This excerpt from the Build it Better Yourself book shares how to build a homemade livestock feed bin, truss ladder and seed holder.

Some of the best homestead tools and devices around aren’t for sale in any store. They’re the ones conceived and tested on farms — and in back yards — around the world. Many are homemade varieties of commercially available implements . . . others are personal answers to particular how-to-do-it problems. Whatever, they all have one thing in common: A large part of the pleasure that comes from their use derives from the knowledge that they’re homemade.

And so it is with the following projects, selected from a helpful new book put out by the folks at Rodale Press. In MOTHER NO. 46 (pages 60-61), we showed you four items from this book that were particularly well suited for summertime use. This time, we’ve selected some articles that will prove handy in early fall. And Build It Better Yourself offers construction plans for over 200 more . . . a great number of which could surely benefit you!

Homemade Livestock Feed Bin

If you have a few chickens, rabbits, goats, or other animals, you know about the hassle of storing sacks of feed. You don’t want to visit the grain crib daily, but you don’t want feed spilling in a corner of the barn or shed either. This feed bin is designed to store those sacks of grain.
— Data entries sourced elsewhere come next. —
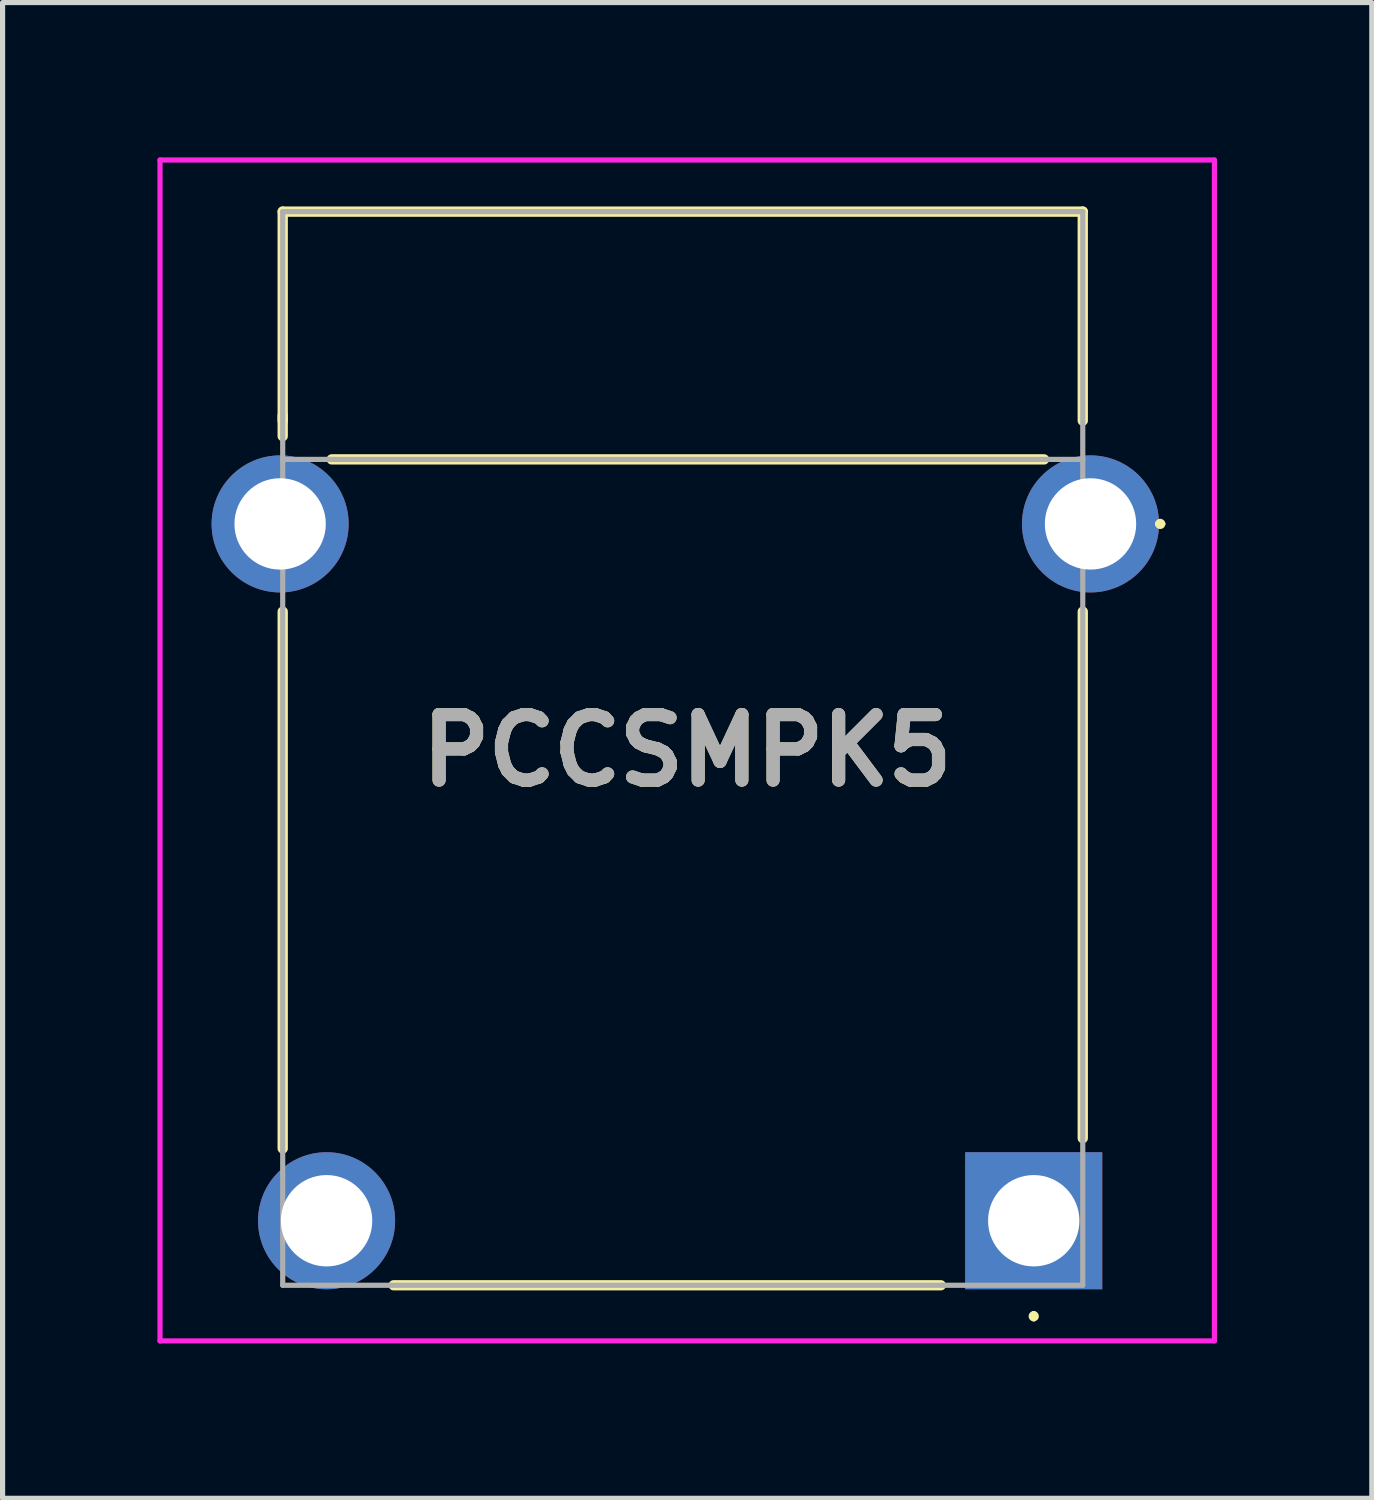
<source format=kicad_pcb>
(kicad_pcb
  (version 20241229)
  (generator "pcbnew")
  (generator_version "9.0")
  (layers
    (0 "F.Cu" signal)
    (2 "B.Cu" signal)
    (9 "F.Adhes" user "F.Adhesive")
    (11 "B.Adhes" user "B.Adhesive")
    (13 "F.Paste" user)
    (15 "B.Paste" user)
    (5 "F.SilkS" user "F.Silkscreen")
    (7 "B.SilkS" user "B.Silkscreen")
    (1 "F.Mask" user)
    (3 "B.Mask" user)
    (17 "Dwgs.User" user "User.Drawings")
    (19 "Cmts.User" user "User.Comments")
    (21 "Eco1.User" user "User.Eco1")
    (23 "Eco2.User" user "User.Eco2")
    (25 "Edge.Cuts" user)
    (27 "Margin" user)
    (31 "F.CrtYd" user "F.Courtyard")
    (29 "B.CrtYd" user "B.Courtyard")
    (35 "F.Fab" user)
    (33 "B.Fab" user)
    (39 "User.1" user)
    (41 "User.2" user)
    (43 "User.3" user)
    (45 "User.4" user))
  (footprint "PCCSMPK5"
    (layer "F.Cu")
    (at 16.977 20.6)
    (property "Reference" "PCCSMPK5" (at -6.713 -9.111 0) (layer "F.SilkS") (effects (font (size 1.27 1.27) (thickness 0.254))))
    (attr through_hole)
    (fp_line (start -14.55 -19.55) (end 0.95 -19.55) (stroke (width 0.2) (type solid)) (layer "F.SilkS"))
    (fp_line (start -14.55 -15.5) (end -14.55 -19.55) (stroke (width 0.2) (type solid)) (layer "F.SilkS"))
    (fp_line (start -14.55 -15.2) (end -14.55 -15.6) (stroke (width 0.2) (type solid)) (layer "F.SilkS"))
    (fp_line (start -14.55 -1.4) (end -14.55 -11.8) (stroke (width 0.2) (type solid)) (layer "F.SilkS"))
    (fp_line (start -13.6 -14.75) (end 0.2 -14.75) (stroke (width 0.2) (type solid)) (layer "F.SilkS"))
    (fp_line (start -1.8 1.25) (end -12.4 1.25) (stroke (width 0.2) (type solid)) (layer "F.SilkS"))
    (fp_line (start 0 1.8) (end 0 1.8) (stroke (width 0.1) (type solid)) (layer "F.SilkS"))
    (fp_line (start 0 1.9) (end 0 1.9) (stroke (width 0.1) (type solid)) (layer "F.SilkS"))
    (fp_line (start 0.95 -19.55) (end 0.95 -15.5) (stroke (width 0.2) (type solid)) (layer "F.SilkS"))
    (fp_line (start 0.95 -11.8) (end 0.95 -1.6) (stroke (width 0.2) (type solid)) (layer "F.SilkS"))
    (fp_line (start 2.4 -13.5) (end 2.4 -13.5) (stroke (width 0.1) (type solid)) (layer "F.SilkS"))
    (fp_line (start 2.5 -13.5) (end 2.5 -13.5) (stroke (width 0.1) (type solid)) (layer "F.SilkS"))
    (fp_arc (start 0 1.8) (mid 0.05 1.85) (end 0 1.9) (stroke (width 0.1) (type solid)) (layer "F.SilkS"))
    (fp_arc (start 0 1.9) (mid -0.05 1.85) (end 0 1.8) (stroke (width 0.1) (type solid)) (layer "F.SilkS"))
    (fp_arc (start 2.4 -13.5) (mid 2.45 -13.55) (end 2.5 -13.5) (stroke (width 0.1) (type solid)) (layer "F.SilkS"))
    (fp_arc (start 2.5 -13.5) (mid 2.45 -13.45) (end 2.4 -13.5) (stroke (width 0.1) (type solid)) (layer "F.SilkS"))
    (fp_line (start -16.927 -20.55) (end 3.5 -20.55) (stroke (width 0.1) (type solid)) (layer "F.CrtYd"))
    (fp_line (start -16.927 2.328) (end -16.927 -20.55) (stroke (width 0.1) (type solid)) (layer "F.CrtYd"))
    (fp_line (start 3.5 -20.55) (end 3.5 2.328) (stroke (width 0.1) (type solid)) (layer "F.CrtYd"))
    (fp_line (start 3.5 2.328) (end -16.927 2.328) (stroke (width 0.1) (type solid)) (layer "F.CrtYd"))
    (fp_line (start -14.55 -19.55) (end 0.95 -19.55) (stroke (width 0.1) (type solid)) (layer "F.Fab"))
    (fp_line (start -14.55 -14.75) (end -14.55 -19.55) (stroke (width 0.1) (type solid)) (layer "F.Fab"))
    (fp_line (start -14.55 -14.75) (end 0.95 -14.75) (stroke (width 0.1) (type solid)) (layer "F.Fab"))
    (fp_line (start -14.55 1.25) (end -14.55 -14.75) (stroke (width 0.1) (type solid)) (layer "F.Fab"))
    (fp_line (start 0.95 -19.55) (end 0.95 -14.75) (stroke (width 0.1) (type solid)) (layer "F.Fab"))
    (fp_line (start 0.95 -14.75) (end 0.95 1.25) (stroke (width 0.1) (type solid)) (layer "F.Fab"))
    (fp_line (start 0.95 1.25) (end -14.55 1.25) (stroke (width 0.1) (type solid)) (layer "F.Fab"))
    (fp_text user "${REFERENCE}" (at -6.713 -9.111 0) (layer "F.Fab") (effects (font (size 1.27 1.27) (thickness 0.254))))
    (pad "1" thru_hole rect (at 0 0) (size 2.655 2.655) (drill 1.77) (layers "*.Cu" "*.Mask"))
    (pad "2" thru_hole circle (at -13.7 0) (size 2.655 2.655) (drill 1.77) (layers "*.Cu" "*.Mask"))
    (pad "MH1" thru_hole circle (at 1.1 -13.5) (size 2.655 2.655) (drill 1.77) (layers "*.Cu" "*.Mask"))
    (pad "MH2" thru_hole circle (at -14.6 -13.5) (size 2.655 2.655) (drill 1.77) (layers "*.Cu" "*.Mask")))
  (gr_rect
    (start -3 -3)
    (end 23.527 25.978)
    (stroke (width 0.1) (type default))
    (fill no)
    (layer "Edge.Cuts")))
</source>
It will give longest service if you keep it inside a barn or otherwise protect it from the weather. It is not intended for outside storage.

The bin was made from standard tongue-and-groove siding. The vagaries of milling the tongues and grooves on the boards and the tightness with which individual carpenters will lay them up makes it difficult to provide exact numbers and widths of boards needed. Inevitably, you will have to rip several, but don’t start until you’re sure, by measurement, of the widths to which you must rip them.